*** Dataset entries Section Begins ***

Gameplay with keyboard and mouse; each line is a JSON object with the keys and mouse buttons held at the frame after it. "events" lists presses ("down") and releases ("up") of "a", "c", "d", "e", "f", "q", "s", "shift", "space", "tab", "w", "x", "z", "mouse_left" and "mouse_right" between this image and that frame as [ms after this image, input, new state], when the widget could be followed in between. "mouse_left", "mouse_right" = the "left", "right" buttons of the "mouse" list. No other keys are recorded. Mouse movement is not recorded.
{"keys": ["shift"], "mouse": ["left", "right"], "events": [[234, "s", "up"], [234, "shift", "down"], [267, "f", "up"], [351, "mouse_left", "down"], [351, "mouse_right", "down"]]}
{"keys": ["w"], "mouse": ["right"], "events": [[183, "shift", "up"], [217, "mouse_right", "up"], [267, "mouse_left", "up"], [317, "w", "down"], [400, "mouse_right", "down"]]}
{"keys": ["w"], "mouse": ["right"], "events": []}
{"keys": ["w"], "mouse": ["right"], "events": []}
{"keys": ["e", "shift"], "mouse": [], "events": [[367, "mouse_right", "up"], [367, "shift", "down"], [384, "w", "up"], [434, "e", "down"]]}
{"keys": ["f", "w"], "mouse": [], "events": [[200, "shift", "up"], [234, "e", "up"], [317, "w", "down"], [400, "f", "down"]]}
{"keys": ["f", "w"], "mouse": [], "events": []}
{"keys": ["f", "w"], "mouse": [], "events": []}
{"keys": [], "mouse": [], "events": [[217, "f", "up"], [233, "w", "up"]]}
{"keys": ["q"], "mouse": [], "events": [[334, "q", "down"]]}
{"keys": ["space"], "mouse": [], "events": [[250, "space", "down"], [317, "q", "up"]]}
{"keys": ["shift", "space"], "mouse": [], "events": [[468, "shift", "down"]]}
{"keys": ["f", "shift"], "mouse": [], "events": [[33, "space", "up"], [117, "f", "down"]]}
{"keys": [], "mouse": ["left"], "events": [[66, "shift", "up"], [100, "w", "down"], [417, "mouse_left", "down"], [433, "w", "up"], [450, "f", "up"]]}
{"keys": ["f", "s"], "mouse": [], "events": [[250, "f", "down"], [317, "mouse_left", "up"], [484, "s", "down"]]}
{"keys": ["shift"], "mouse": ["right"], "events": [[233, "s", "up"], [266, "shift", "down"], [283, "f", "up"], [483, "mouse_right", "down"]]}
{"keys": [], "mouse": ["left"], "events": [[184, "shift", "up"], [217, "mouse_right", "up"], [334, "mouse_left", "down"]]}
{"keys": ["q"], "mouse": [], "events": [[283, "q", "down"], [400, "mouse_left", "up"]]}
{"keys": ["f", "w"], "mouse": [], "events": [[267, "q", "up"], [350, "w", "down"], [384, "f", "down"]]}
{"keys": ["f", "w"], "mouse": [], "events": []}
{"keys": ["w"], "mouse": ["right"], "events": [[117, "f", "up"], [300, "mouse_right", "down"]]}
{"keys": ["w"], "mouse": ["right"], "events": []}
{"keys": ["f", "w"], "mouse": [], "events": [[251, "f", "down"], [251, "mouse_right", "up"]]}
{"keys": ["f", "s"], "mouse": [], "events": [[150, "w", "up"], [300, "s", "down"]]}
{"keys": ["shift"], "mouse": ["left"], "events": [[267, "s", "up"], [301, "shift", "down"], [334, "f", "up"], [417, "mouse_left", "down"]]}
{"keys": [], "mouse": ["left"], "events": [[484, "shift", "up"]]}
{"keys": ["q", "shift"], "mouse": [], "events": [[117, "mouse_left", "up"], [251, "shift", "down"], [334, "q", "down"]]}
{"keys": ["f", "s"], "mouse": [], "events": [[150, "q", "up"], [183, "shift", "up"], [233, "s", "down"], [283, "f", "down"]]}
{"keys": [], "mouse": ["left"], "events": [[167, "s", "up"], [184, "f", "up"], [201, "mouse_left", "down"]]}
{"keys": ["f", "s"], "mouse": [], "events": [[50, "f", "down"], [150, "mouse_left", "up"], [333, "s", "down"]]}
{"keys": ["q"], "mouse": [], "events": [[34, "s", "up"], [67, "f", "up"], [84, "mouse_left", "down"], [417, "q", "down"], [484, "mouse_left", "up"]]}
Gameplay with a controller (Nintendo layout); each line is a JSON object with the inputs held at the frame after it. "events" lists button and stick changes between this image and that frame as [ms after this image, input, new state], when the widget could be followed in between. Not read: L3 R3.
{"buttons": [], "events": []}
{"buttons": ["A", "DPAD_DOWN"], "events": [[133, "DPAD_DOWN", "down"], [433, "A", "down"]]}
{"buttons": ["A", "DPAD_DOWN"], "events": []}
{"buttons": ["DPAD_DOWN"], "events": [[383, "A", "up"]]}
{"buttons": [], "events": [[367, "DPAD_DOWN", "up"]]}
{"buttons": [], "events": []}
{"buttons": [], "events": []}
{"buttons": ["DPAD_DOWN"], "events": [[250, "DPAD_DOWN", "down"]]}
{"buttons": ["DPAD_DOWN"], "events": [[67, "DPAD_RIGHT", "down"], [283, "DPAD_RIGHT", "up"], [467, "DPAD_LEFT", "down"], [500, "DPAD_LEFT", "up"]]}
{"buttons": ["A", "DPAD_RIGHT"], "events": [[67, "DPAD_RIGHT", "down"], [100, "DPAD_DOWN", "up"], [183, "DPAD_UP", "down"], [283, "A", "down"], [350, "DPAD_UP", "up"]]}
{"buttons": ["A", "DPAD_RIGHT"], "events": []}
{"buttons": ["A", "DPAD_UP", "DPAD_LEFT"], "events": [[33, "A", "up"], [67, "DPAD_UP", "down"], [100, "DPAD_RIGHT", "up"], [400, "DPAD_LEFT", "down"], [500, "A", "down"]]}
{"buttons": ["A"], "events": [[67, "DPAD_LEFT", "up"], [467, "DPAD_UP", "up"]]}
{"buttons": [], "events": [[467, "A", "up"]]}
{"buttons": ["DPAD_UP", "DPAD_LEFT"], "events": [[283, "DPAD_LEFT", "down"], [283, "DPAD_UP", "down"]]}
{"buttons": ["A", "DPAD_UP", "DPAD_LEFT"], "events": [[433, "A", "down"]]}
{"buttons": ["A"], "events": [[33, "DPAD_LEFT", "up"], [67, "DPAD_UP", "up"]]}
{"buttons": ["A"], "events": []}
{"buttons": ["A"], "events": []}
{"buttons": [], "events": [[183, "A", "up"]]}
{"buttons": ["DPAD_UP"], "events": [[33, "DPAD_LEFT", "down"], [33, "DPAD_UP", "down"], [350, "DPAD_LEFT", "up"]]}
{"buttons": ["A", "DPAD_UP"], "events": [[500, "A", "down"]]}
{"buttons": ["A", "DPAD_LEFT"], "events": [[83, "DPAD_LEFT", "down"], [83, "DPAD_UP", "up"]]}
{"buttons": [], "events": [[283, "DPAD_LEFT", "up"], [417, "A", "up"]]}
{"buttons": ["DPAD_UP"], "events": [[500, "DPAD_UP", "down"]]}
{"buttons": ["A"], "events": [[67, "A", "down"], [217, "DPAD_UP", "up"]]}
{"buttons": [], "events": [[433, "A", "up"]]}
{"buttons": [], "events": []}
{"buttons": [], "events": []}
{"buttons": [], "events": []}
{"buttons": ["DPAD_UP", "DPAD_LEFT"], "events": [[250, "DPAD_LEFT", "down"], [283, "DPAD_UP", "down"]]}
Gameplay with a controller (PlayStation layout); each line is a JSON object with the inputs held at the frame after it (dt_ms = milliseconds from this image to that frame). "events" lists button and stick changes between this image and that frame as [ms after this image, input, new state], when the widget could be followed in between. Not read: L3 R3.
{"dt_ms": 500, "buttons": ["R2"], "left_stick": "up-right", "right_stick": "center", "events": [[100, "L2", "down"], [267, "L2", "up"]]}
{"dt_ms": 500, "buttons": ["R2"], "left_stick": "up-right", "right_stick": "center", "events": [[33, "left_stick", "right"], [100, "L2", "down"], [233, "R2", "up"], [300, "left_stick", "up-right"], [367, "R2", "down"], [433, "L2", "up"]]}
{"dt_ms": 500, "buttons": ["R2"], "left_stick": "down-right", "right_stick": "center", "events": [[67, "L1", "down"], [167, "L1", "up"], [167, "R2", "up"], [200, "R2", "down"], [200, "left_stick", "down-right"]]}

*** Dataset entries Section Ends ***

[Task]
Where a line of the data above includes "center", copy that line.

[Written reply]
{"dt_ms": 500, "buttons": ["R2"], "left_stick": "up-right", "right_stick": "center", "events": [[100, "L2", "down"], [267, "L2", "up"]]}
{"dt_ms": 500, "buttons": ["R2"], "left_stick": "up-right", "right_stick": "center", "events": [[33, "left_stick", "right"], [100, "L2", "down"], [233, "R2", "up"], [300, "left_stick", "up-right"], [367, "R2", "down"], [433, "L2", "up"]]}
{"dt_ms": 500, "buttons": ["R2"], "left_stick": "down-right", "right_stick": "center", "events": [[67, "L1", "down"], [167, "L1", "up"], [167, "R2", "up"], [200, "R2", "down"], [200, "left_stick", "down-right"]]}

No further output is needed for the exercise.